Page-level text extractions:
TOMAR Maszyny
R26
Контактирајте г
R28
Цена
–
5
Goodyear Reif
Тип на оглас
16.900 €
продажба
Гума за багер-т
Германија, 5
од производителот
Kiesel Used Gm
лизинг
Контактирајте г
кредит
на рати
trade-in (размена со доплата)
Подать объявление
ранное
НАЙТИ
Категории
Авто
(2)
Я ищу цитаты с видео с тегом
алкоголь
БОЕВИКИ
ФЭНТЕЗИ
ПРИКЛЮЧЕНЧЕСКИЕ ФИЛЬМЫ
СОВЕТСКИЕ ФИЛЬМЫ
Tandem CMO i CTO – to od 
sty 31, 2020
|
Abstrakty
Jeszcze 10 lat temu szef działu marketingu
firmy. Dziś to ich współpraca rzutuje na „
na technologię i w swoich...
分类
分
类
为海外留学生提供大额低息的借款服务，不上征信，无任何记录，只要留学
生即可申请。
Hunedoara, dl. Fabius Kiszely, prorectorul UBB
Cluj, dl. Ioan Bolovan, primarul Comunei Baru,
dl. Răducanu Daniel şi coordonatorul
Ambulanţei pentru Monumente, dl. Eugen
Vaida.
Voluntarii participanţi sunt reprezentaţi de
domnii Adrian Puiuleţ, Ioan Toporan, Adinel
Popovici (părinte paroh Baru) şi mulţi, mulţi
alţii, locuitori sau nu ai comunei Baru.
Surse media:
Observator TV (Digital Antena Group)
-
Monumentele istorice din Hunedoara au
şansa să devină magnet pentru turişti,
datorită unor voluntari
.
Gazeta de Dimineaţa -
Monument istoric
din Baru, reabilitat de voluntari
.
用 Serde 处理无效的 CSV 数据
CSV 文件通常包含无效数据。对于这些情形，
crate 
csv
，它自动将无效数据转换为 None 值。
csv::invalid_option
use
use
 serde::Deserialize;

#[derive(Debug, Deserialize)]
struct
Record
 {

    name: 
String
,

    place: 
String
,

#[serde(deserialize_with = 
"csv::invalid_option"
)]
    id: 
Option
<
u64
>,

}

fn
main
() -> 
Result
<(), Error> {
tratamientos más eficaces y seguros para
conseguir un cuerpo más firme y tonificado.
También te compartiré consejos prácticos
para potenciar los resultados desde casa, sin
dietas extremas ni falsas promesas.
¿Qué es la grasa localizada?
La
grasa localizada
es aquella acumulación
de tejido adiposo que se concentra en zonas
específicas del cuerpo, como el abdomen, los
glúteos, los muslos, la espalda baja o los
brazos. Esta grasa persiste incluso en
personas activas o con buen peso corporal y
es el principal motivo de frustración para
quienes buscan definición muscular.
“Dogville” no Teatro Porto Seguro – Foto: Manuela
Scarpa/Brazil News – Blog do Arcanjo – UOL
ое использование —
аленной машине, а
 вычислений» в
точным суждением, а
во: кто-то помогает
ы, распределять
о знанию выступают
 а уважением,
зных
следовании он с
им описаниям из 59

◆ **What to produce**: Among the lines above, find those with the word "Hunedoara". Copy them.

◆ **Answer area**:
Hunedoara, dl. Fabius Kiszely, prorectorul UBB
Monumentele istorice din Hunedoara au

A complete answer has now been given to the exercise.